Skype becoming popular tool for network news telecasts

By David Bauder, AP
Thursday, September 2, 2010

Networks using Skype in news reports

NEW YORK — When he wanted to interview a source in Connecticut for a recent “World News” story on technology, ABC reporter Pierre Thomas didn’t even leave the office. ABC’s cameras showed him sitting in front of a computer screen, talking to Michael Coppolla through Skype.

The video phone service has become an important tool for television news organizations over the past several months. Producers say it enables them to reach many more people for interviews. It also saves money, although its current users insist Skype won’t become a crutch.

Skype encourages news organizations to use the service, doesn’t charge for it and offers detailed advice on how to best take advantage of the technology. The company asks networks to display its logo or verbally identify Skype.

“It really has changed the way we do business,” said Tom Costello, a Washington-based NBC News reporter.

While reporting on a bad egg outbreak a week ago, Costello found an elderly woman in a remote section of Pennsylvania who has lingering stomach problems from a salmonella poisoning five years ago. There was no way to reach her in time with a camera crew for “Nightly News,” but Costello was surprised to find she regularly used Skype, and that’s how they did the interview.

One of Washington’s paralyzing snowstorms last winter left Costello without power and stranded at home, but his wife held up a laptop to take a picture of him thigh-deep in snow in their front yard so Costello could do a live report.

All three broadcast network newscasts use Skype to a certain extent. Fox News Channel interviews people under the banner “Skype gripe.” Barbara Walters talked about her heart surgery on “The View” by way of Skype. The “Today” show keeps connected with viewers through Skype.

“This opens the entire country up for us to get to instantaneously,” said Jon Banner, “World News” executive producer. “It is a terrific advance and we would be foolish not to take advantage of any technical advance that’s out there.”

Skype is perfect for deadline situations — such as the late-day interview ABC’s Thomas conducted, Banner said. It also gives ABC access to a wider selection of experts for stories, he said.

A downside is a degradation in video quality. The Skype picture for Thomas’ interview was fuzzy, and it sometimes seemed interview subject Coppolla’s voice wasn’t in sync with his moving mouth. It wasn’t the high-definition video to which viewers are accustomed.

That’s why Skype, while a great tool, is best used in an emergency, said Rick Kaplan, executive producer of the “CBS Evening News.” The picture is less of a concern to NBC’s “Nightly News,” which recently shot anchor Brian Williams Skype-ing with a girl he met in an Afghanistan orphanage who is in Los Angeles for a visit.

“The audience has accepted that what you’re going to see is a wide range of video quality in a broadcast,” said Bob Epstein, executive producer of NBC’s “Nightly News.”

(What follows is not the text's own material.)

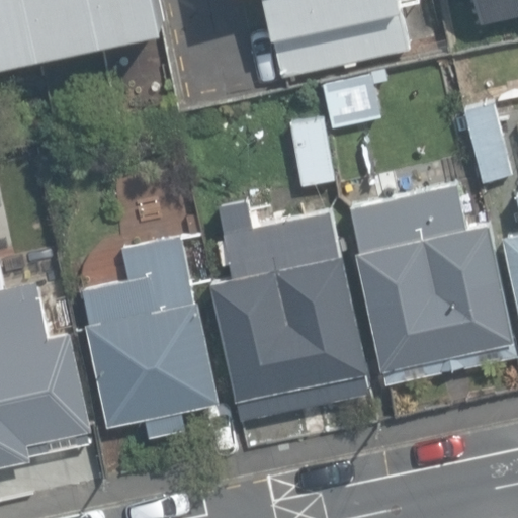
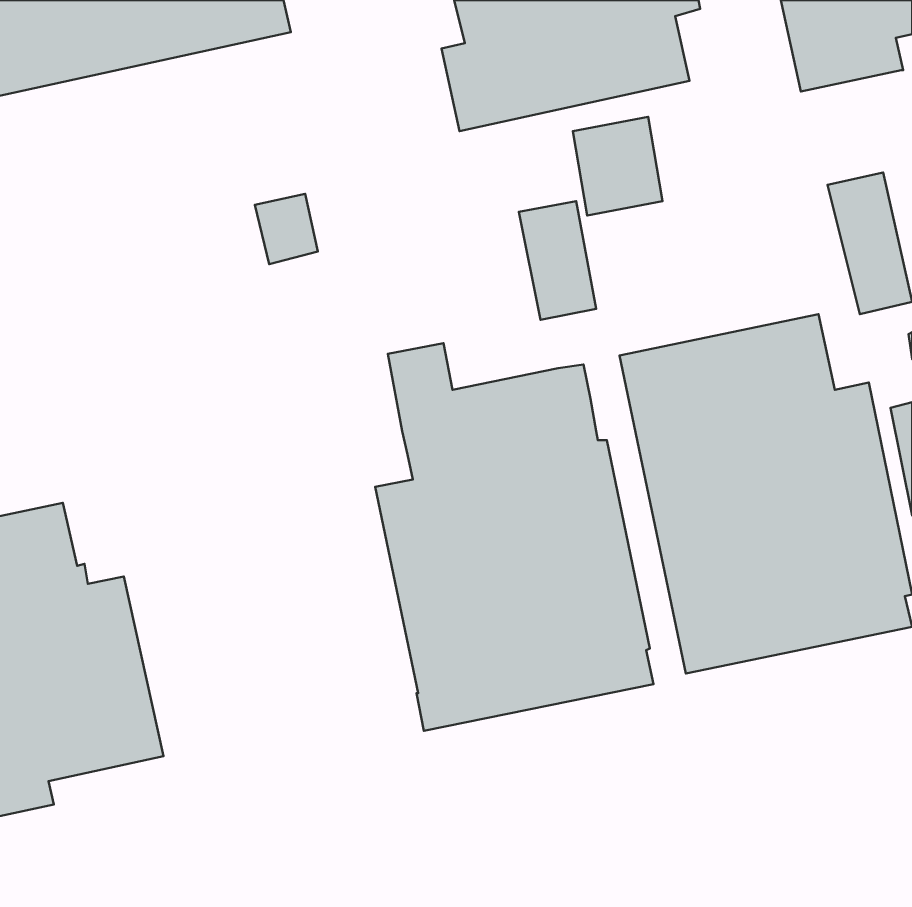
building: [81,237,217,437] -> none

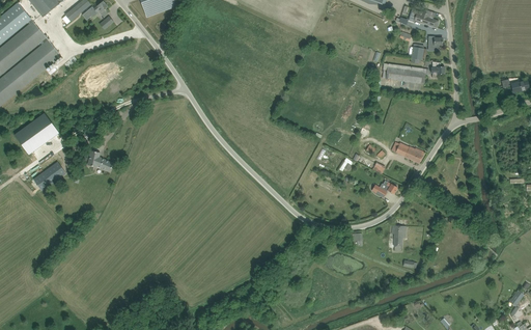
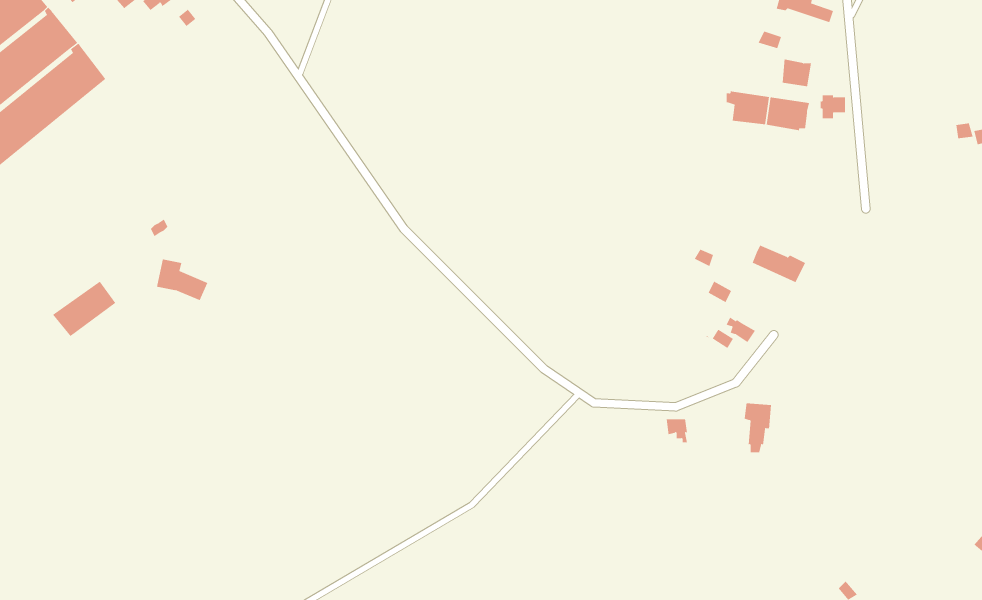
building: [15,112,58,154] -> none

That’s one of the reasons Skype has a website devoted to giving television executives advice on equipment needed for the best picture, said Michele Don Durbin, the company’s U.S. marketing director. “Oprah,” for example, has a dedicated high-speed line that it uses just for Skype, she said. It doesn’t serve Skype’s interests if a TV network shows a poor picture with the company’s logo.

The company doesn’t seek exclusivity agreements with networks or charge for on-air use because each instance solidifies its reputation among consumers, she said.

Not everyone believes Skype’s spread is the best idea for news organizations. Steven Rosenbaum, a former TV producer who developed “MTV Unfiltered” and now runs a video sharing website, questioned whether Skype is just a way to cut corners.

At “MTV Unfiltered,” his staff would send out cameras to people with stories to tell, asking them to film themselves and their world. It wasn’t innovation. “We were just cheap,” he said.

There’s no substitute for reporters going out on location for stories, he said. Meeting people face-to-face invariably produces richer stories.

“This hastens the demise of the journalism part of TV journalism,” Rosenbaum said. “You’re making the reporting part of the journalism perfunctory.”

Producers note that print journalists make frequent use of telephone interviews and don’t always show up at the doorstep of story subjects. The difference, though, is that television is a visual medium and needs pictures.

Deborah Potter, executive director of the TV news think tank Newslab, said that networks can’t always get to areas for certain stories, such as earthquakes and other disasters. Local stations use Skype to talk to people from their communities who might be visiting those areas, which allows networks to “broaden their scope and add context to stories,” she said.

Skype’s improving quality means that the days of expensive trucks being sent on the road for live pictures may be numbered, Potter said.

“No matter what story we’re doing, if we have the option to get there and be there in person, that’s our responsibility and that’s what we do,” ABC’s Banner said. “There are times when we don’t have that luxury.”

NBC is owned by General Electric Co.; ABC is owned by The Walt Disney Co.; CBS is a division of CBS Corp.